【カーシェア投資】有志による投資車両の確認はじまる エンジン掛かる? 投資者は今、どうすべきなのか
公開 : 2020.10.30 05:50 更新 : 2022.03.25 18:51
カーシェア投資にかかわる一連の問題の続報です。有志によって、投資車両の確認が始まりました。また契約台数は649台で、うち90台が未納ということもわかりました。投資者がどうすべきかをお伝えします。
カーシェア投資詐欺とは何なのか?
AUTOCAR JAPANが10月10日に法人メディアとして初めて記事を公開した「S社絡みの詐欺的カーシェア投資案件」について、初めて読む方に概要をお伝えしておきたい
筆者は10名以上の方から契約書などの画像を送っていただいているが、それぞれに内容が微妙に異なる部分もある。
簡単にまとめると以下。
・BMWやメルセデス・ベンツ、アウディ、アルファード、レクサスなどの中古高級車(300-800万円前後)をローン会社や銀行でローンを組んで購入契約をおこなう。

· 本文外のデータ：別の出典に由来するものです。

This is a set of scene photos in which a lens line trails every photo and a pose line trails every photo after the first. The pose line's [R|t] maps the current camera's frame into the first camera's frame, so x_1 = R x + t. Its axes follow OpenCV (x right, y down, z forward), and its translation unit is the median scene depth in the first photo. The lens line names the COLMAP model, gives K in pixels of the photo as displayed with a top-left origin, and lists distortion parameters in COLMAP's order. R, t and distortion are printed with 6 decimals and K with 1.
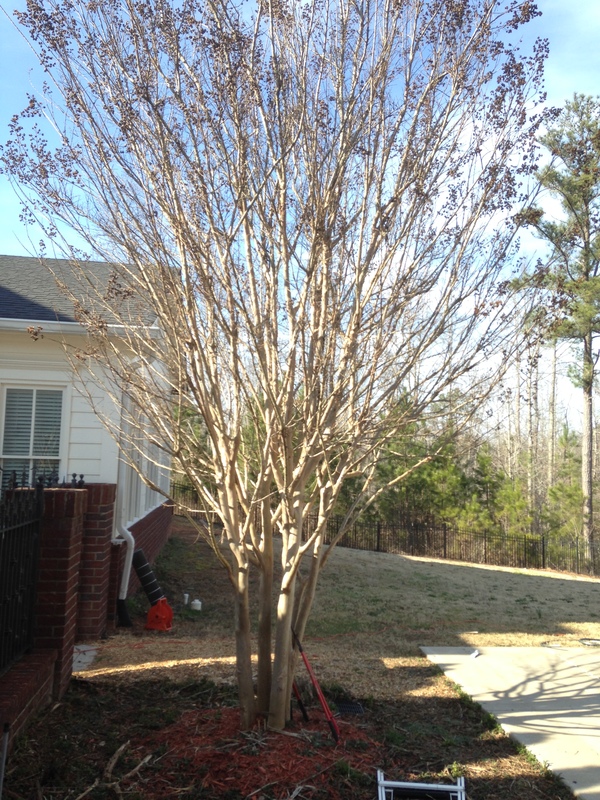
lens RADIAL K [[720.2, 0, 306.6], [0, 720.2, 398.1], [0, 0, 1]] dist [0.190827, -0.273822]
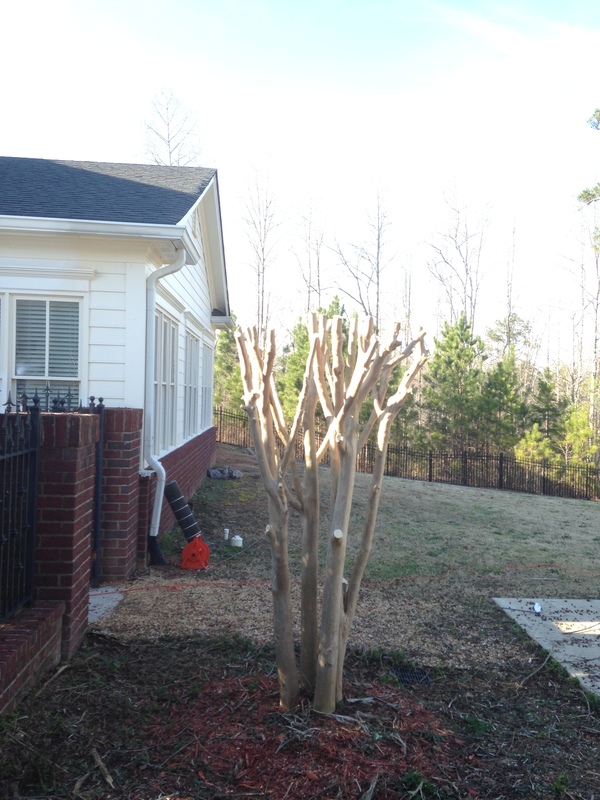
lens RADIAL K [[720.2, 0, 306.6], [0, 720.2, 398.1], [0, 0, 1]] dist [0.190827, -0.273822]
pose [[0.997732, 0.000082, -0.067318, -0.003952], [0.006489, 0.995225, 0.097390, 0.020030], [0.067005, -0.097606, 0.992967, 0.141125]]
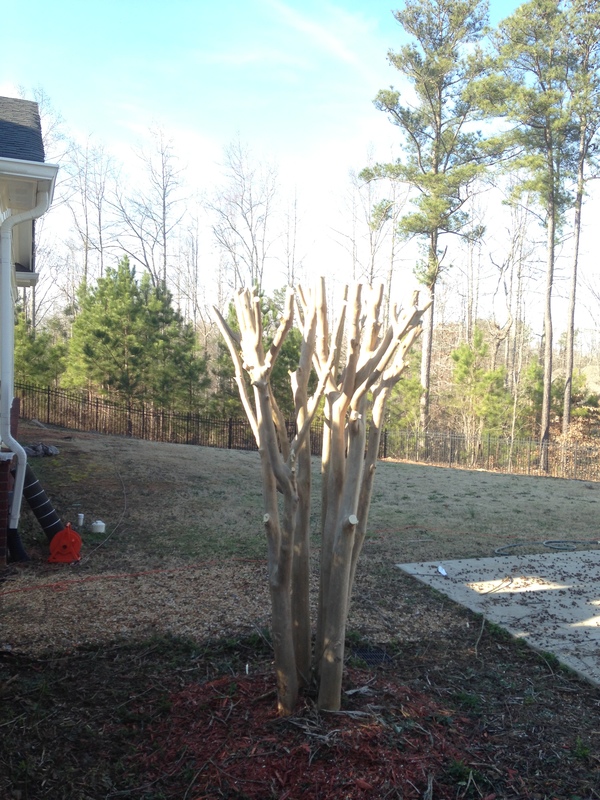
lens RADIAL K [[720.2, 0, 306.6], [0, 720.2, 398.1], [0, 0, 1]] dist [0.190827, -0.273822]
pose [[0.969331, -0.009123, 0.245590, -0.140038], [-0.026159, 0.989804, 0.140016, 0.021729], [-0.244363, -0.142147, 0.959209, 0.198959]]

・月々のローン代金、自動車保険料、自動車税などは毎月S社から入金されて、その7〜10日後に投資者の口座から引き落とされる。
・投資者の金銭的負担はゼロ。広告宣伝活動の1つとして2018年~19年頃まではクルマと一緒に写真を撮ってS社のサイトに掲載されている。全員ではなく、OKが出た人のみ。中には顔出しで写真におさまっている人もいた。

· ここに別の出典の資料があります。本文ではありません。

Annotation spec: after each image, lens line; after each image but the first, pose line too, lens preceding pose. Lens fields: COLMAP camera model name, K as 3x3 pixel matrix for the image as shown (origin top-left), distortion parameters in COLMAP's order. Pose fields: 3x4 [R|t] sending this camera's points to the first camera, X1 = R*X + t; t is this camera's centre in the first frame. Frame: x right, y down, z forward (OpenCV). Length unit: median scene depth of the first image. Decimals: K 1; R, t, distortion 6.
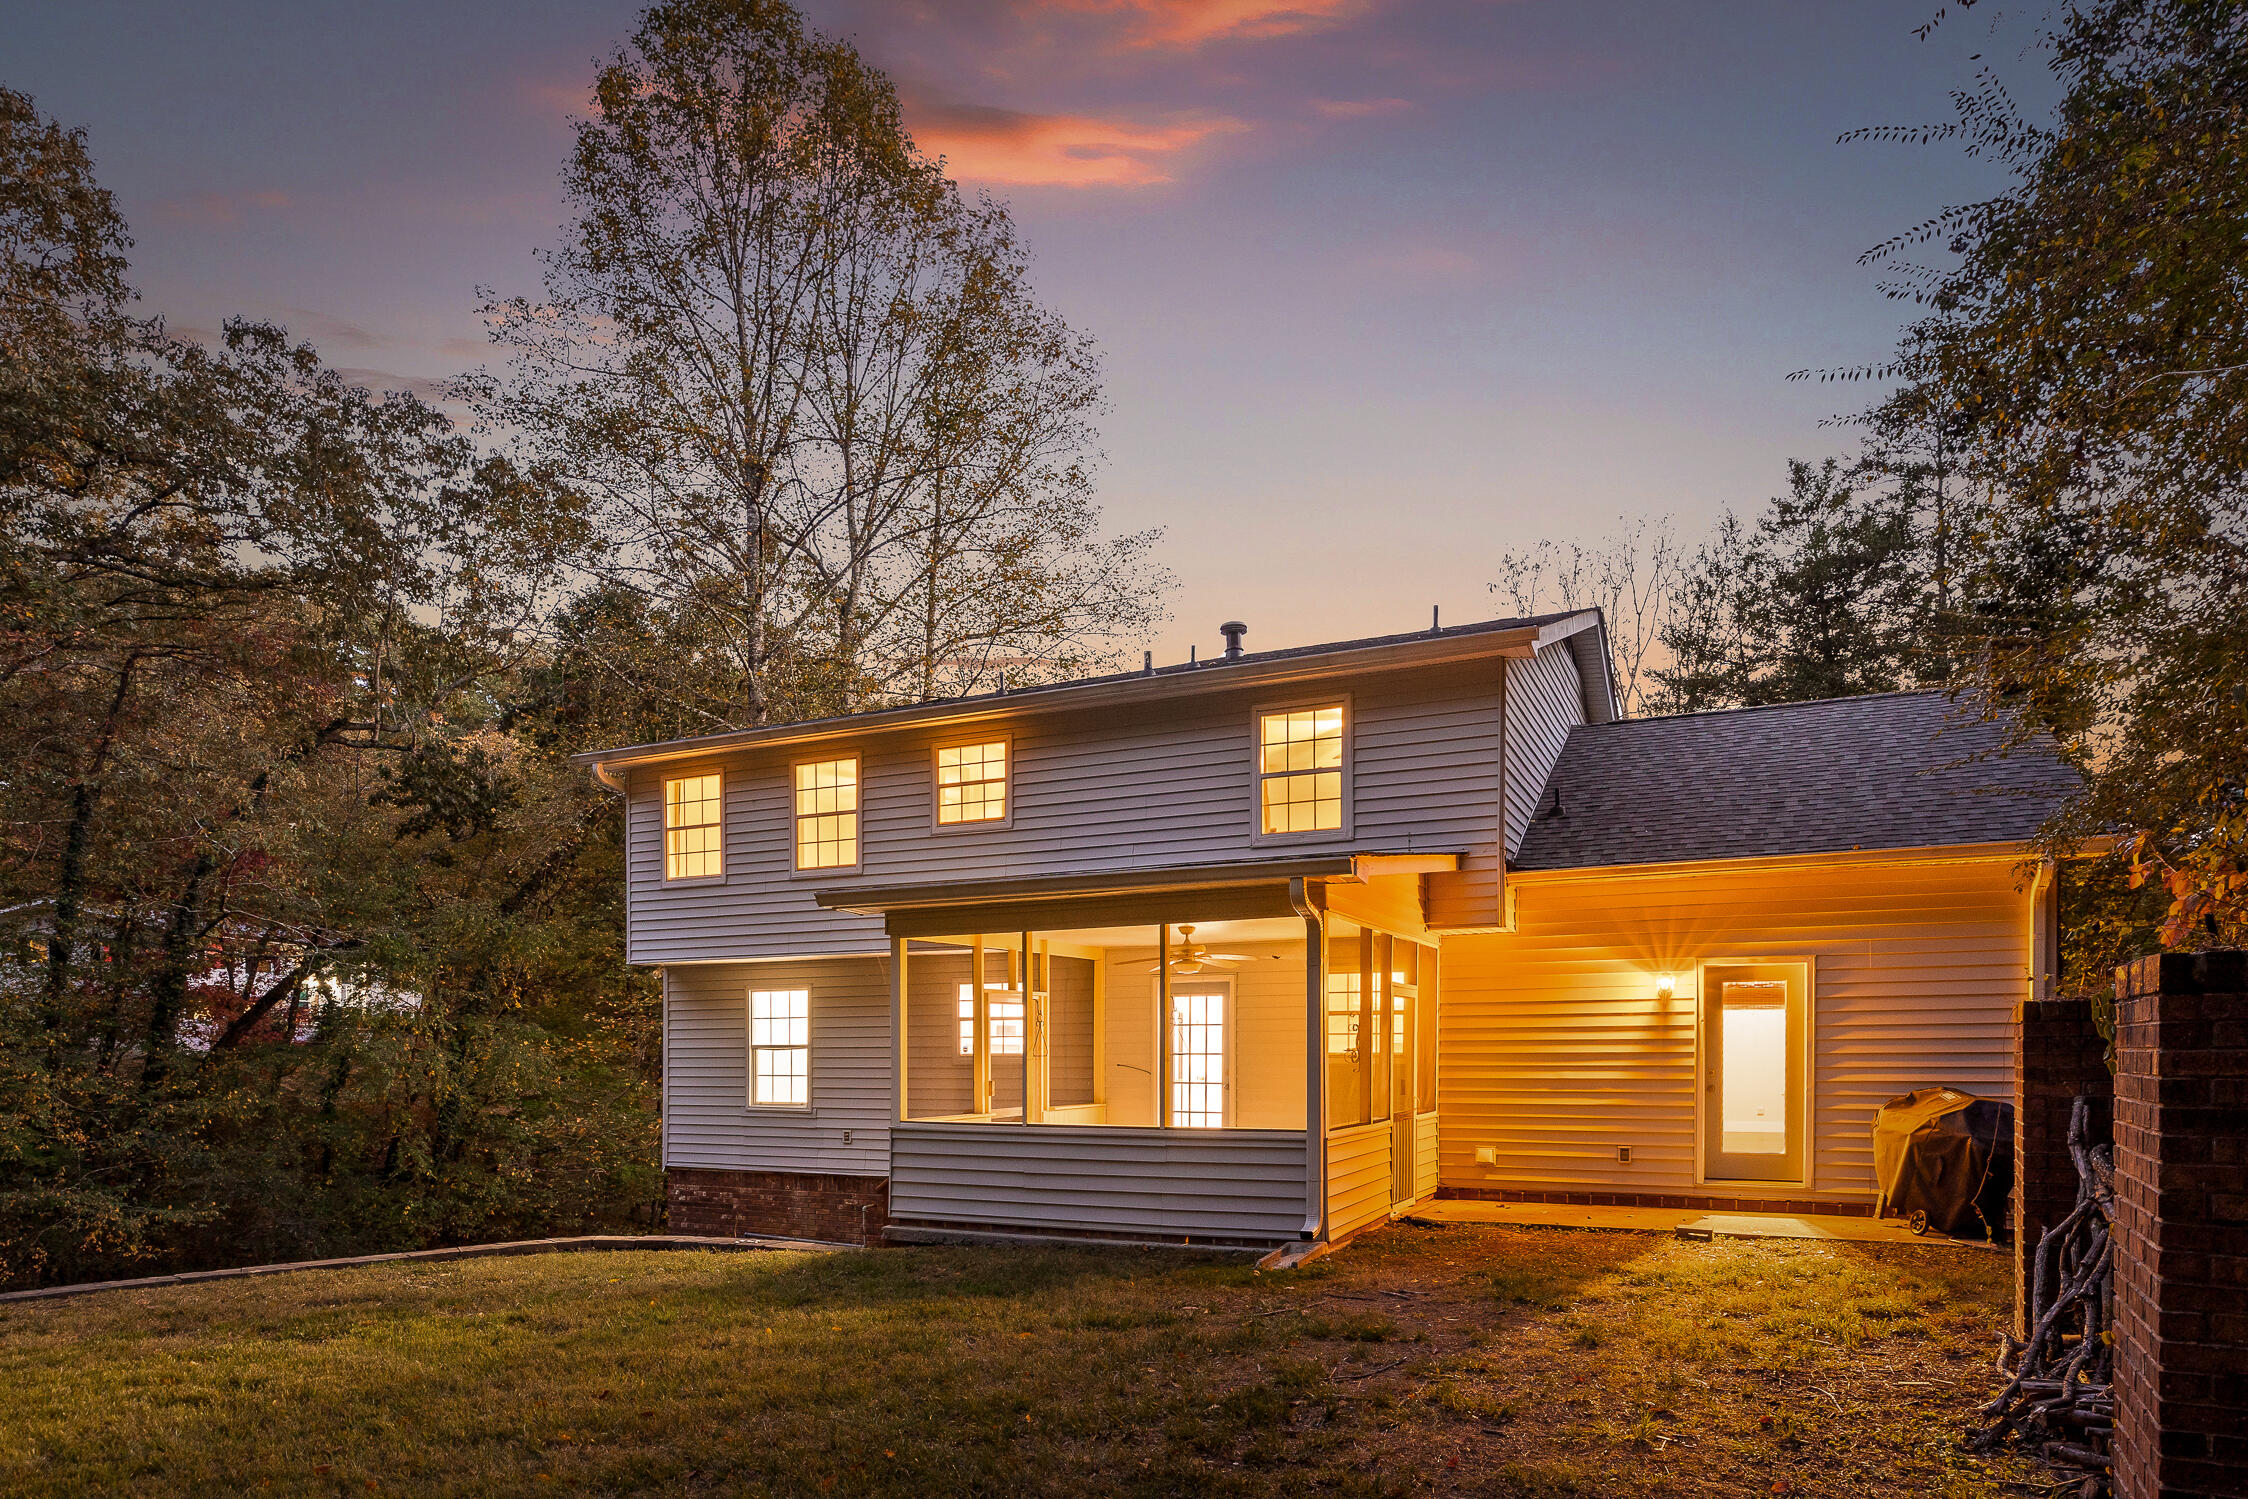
lens RADIAL K [[1292.1, 0, 1024.7], [0, 1292.1, 1057.7], [0, 0, 1]] dist [-0.006430, -0.001483]
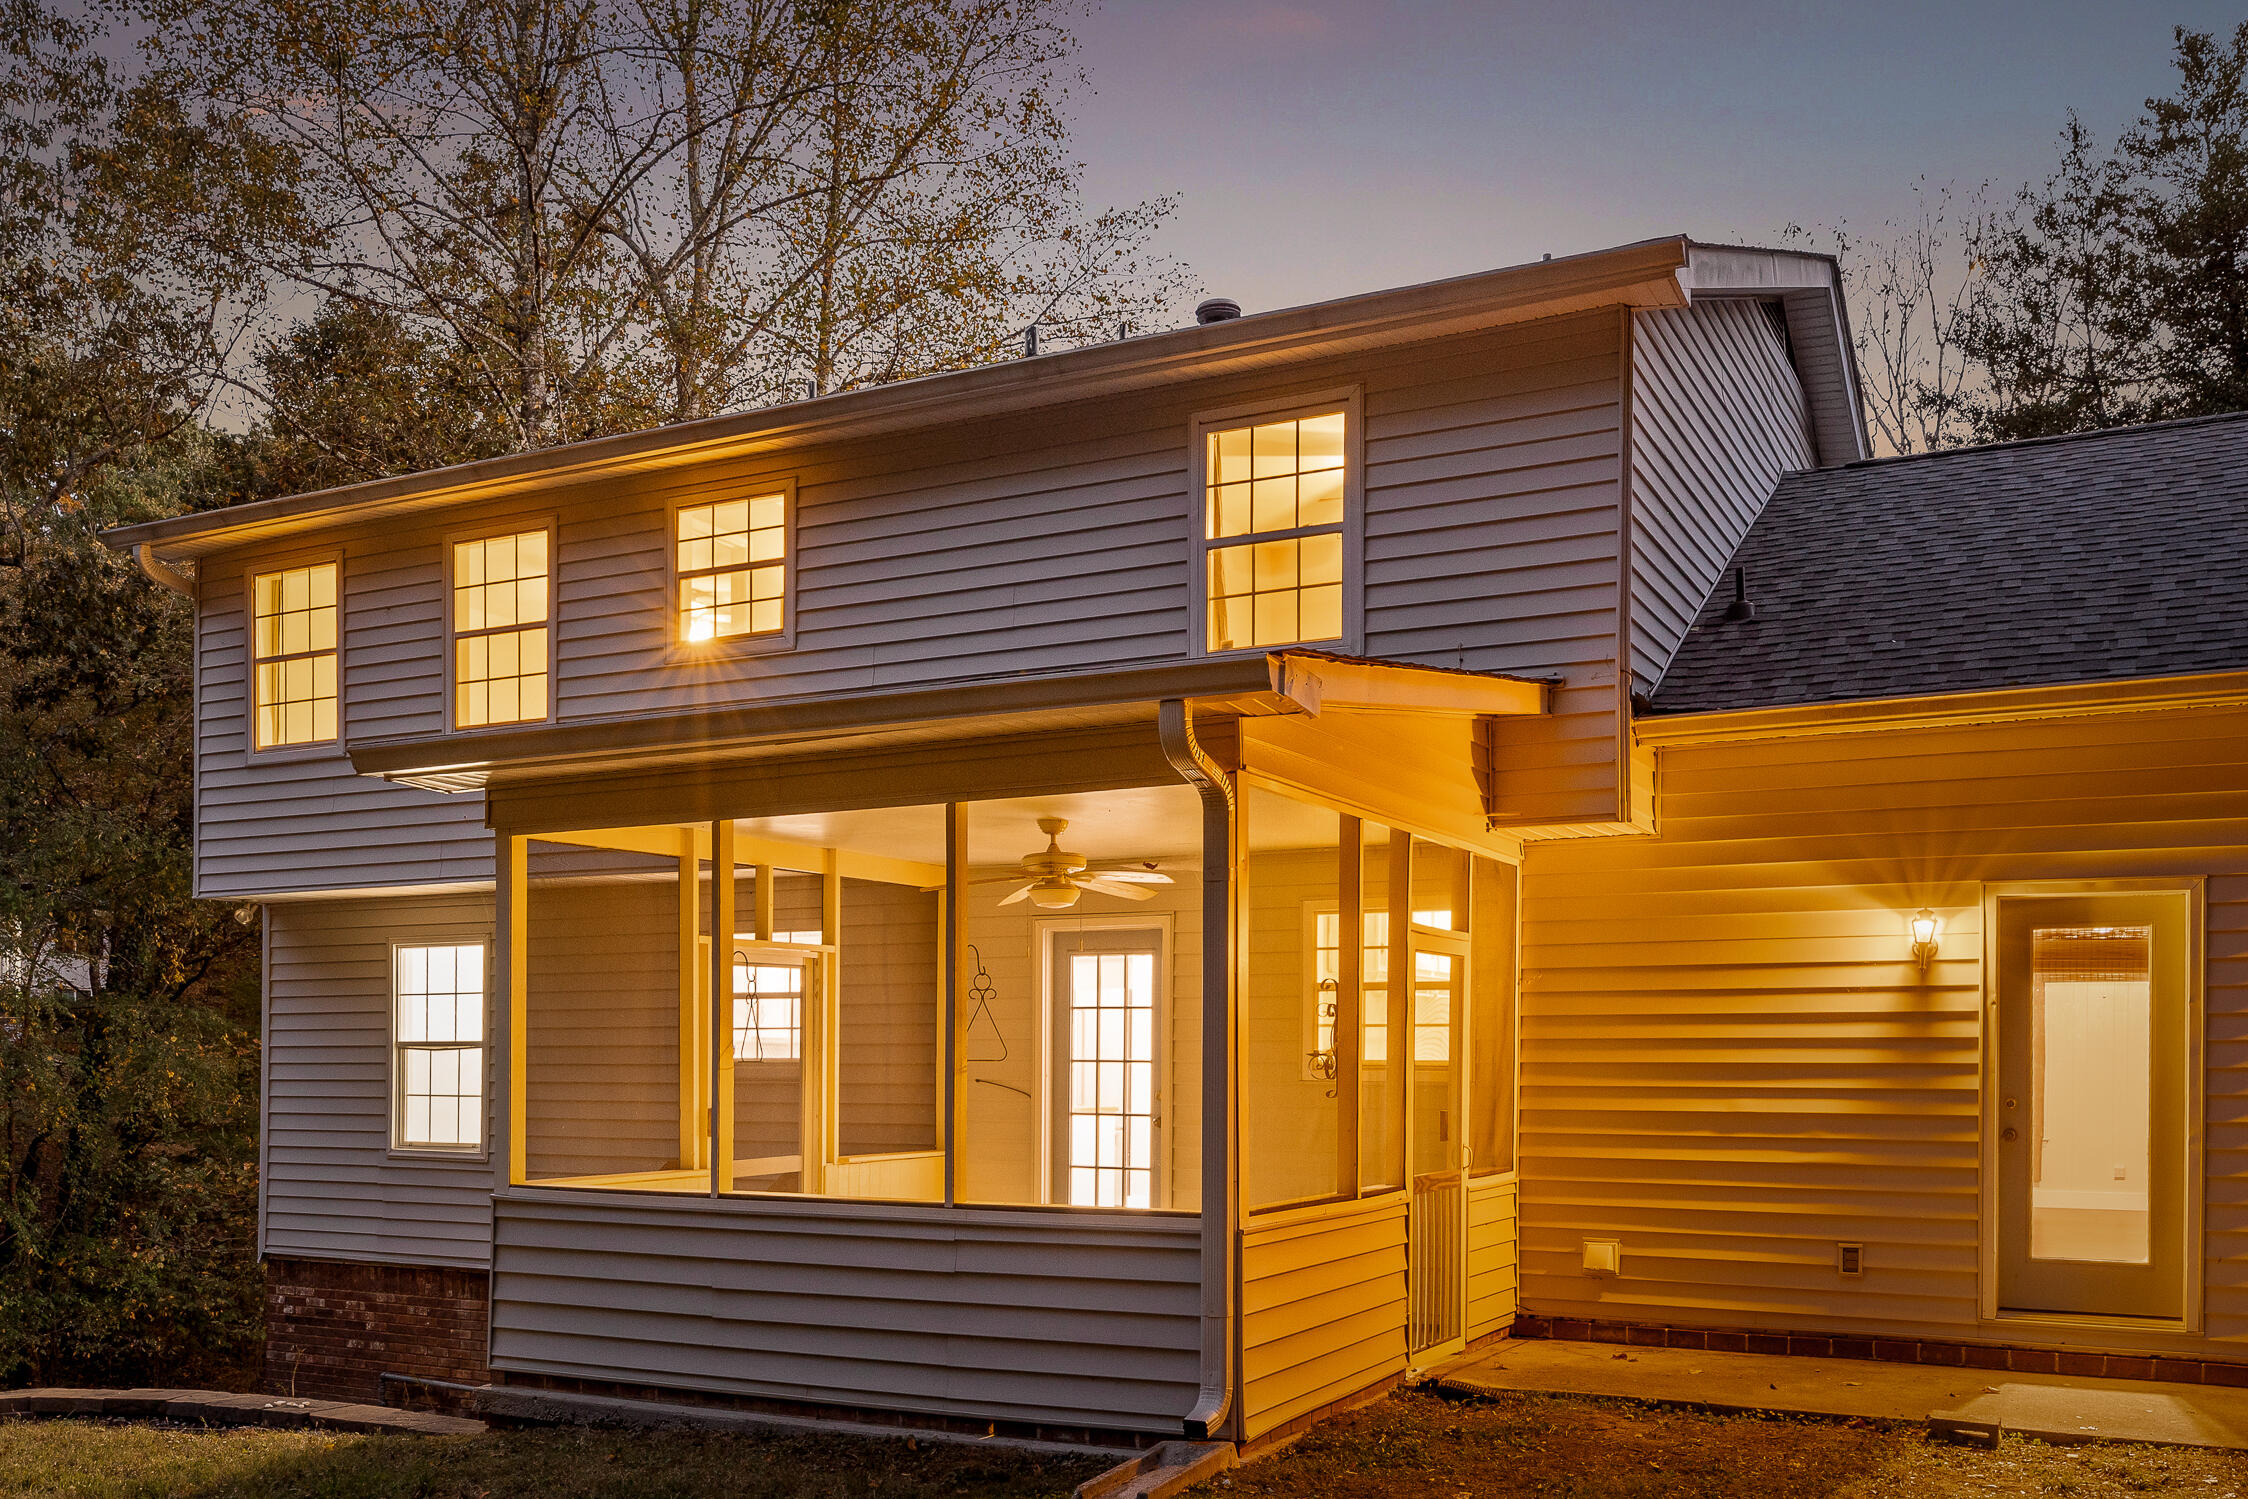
lens RADIAL K [[1867.1, 0, 1208.9], [0, 1867.1, 1046.6], [0, 0, 1]] dist [-0.001785, 0.003654]
pose [[0.998911, 0.007643, 0.046029, 0.151986], [-0.007050, 0.999890, -0.013027, 0.000773], [-0.046123, 0.012688, 0.998855, 0.230040]]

そして受け取れる報酬は以下の3つ。これらも契約時期などによって内容が異なる場合がある。
・契約後に車両価格の1割(30~80万円)
・ローン代金や保険料とともに、毎月1万円
・2年または7年で完済した際には100万円
S社は個人間カーシェアで共同使用をおこなう車両として一般の利用者に1日6000円~1万円前後で貸し出す。
中には月額8~20万円以上で契約をしていた車両も100台以上あったという。
投資者が受け取れる報酬の合計は7年間で200万円以上。クルマの知識も必要がなく、ローン審査を通すことができれば、誰でも投資者になれる。
契約台数は649台 うち90台が未納
事情に詳しい関係者の話によると、S社で契約されていたクルマの台数は約650台。うち90台が「未納車」だった。
未納車とは「納車されていないクルマ」のこと。納車待ちのクルマではなく、そもそも存在しないクルマだ。
存在しない商品に対してローンを組んで金融機関から融資を受けることを「空(から)ローン」と言う。
空ローンはクルマや住宅など高額な商品を対象におこなわれることがあり、自営業者などが運転資金など資金繰りに困ったときなど、お金を調達する手段である。もちろん違法だ。
2年前に2台のクルマを契約したHさんは、1台はまともなクルマ(レクサスLS)だったが、もう1台のメルセデス・ベンツは存在しないクルマだった。
S社が事業停止を発表した以降にわかったことだ。
「レクサスはローンの手続きが完了したという知らせが来たのですが、メルセデス・ベンツは銀行でのローン契約手続きに時間が掛かっているということで、そのままになっていました」
「契約書は手元にあります。担当の営業が会社を辞めたあと、しばらくしてS社からベンツの入金(月々のローン代+謝礼)があり、ローン代金も口座から引き落とされるようになりました」
S社からの月々の入金は8月以降停まっているが、Hさんの口座からは引き落としがおこなわれている。
なお、未納車のメルセデス・ベンツの方には保険が掛けられていなかった。存在しないクルマへの保険はさすがに掛けられなかったのだろう。